*** RECORD SET Section Begins ***

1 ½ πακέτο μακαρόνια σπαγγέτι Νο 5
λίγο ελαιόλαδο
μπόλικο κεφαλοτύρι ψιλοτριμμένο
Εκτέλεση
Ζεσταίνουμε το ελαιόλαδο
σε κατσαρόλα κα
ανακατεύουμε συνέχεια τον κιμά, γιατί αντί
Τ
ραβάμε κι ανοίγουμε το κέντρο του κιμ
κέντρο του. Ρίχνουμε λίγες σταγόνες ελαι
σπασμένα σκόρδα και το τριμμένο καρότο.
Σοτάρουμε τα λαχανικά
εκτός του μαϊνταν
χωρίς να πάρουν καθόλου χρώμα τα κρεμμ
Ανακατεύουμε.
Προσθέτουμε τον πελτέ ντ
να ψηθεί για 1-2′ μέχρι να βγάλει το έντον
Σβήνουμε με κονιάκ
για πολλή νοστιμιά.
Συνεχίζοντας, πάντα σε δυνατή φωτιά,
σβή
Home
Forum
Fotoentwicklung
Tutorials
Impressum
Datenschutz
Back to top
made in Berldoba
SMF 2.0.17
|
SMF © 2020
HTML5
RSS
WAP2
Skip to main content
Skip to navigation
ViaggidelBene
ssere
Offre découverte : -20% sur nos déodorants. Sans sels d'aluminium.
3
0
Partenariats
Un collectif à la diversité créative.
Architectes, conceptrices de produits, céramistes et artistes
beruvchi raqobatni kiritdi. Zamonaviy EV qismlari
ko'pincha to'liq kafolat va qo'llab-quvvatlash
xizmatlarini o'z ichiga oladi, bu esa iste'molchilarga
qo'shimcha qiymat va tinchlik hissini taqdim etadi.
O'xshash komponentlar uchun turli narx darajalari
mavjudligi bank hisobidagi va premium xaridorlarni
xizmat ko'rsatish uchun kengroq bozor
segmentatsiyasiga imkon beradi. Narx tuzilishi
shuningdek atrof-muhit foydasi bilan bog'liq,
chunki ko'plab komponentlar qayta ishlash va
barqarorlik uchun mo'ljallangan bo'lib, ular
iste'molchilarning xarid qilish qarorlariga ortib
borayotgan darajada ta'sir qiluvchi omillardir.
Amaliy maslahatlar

*** RECORD SET Section Ends ***
*** RECORD SET Section Begins ***

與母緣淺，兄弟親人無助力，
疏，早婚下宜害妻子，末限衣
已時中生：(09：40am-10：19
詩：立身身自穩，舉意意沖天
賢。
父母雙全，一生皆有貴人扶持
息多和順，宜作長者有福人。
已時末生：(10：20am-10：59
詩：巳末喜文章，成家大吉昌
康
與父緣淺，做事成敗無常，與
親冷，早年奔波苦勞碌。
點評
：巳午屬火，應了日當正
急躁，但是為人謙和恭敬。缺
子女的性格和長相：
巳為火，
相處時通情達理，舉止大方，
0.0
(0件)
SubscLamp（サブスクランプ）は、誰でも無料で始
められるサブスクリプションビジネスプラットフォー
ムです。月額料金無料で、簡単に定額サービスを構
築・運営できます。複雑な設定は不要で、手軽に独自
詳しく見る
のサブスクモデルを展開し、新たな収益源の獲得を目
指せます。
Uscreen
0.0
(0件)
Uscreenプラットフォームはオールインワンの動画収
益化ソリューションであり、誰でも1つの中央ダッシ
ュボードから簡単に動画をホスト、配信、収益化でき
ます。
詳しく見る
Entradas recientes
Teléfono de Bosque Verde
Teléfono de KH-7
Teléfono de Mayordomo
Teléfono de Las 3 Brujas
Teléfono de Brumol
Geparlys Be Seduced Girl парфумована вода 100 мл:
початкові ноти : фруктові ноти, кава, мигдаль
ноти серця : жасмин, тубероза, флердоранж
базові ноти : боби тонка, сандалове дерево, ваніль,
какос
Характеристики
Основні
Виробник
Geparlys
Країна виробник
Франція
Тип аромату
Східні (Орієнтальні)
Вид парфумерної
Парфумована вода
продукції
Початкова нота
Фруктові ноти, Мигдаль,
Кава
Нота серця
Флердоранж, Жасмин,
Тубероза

*** RECORD SET Section Ends ***

__INSTRUCTIONS TO FOLLOW__. Please output exactly the lines between the one holding "Un collectif à la diversité créative." and the one holding "iste'molchilarning xarid qilish" in the records above, inclusive, and nothing more.

__SOLVED PROBLEM__.
Un collectif à la diversité créative.
Architectes, conceptrices de produits, céramistes et artistes
beruvchi raqobatni kiritdi. Zamonaviy EV qismlari
ko'pincha to'liq kafolat va qo'llab-quvvatlash
xizmatlarini o'z ichiga oladi, bu esa iste'molchilarga
qo'shimcha qiymat va tinchlik hissini taqdim etadi.
O'xshash komponentlar uchun turli narx darajalari
mavjudligi bank hisobidagi va premium xaridorlarni
xizmat ko'rsatish uchun kengroq bozor
segmentatsiyasiga imkon beradi. Narx tuzilishi
shuningdek atrof-muhit foydasi bilan bog'liq,
chunki ko'plab komponentlar qayta ishlash va
barqarorlik uchun mo'ljallangan bo'lib, ular
iste'molchilarning xarid qilish qarorlariga ortib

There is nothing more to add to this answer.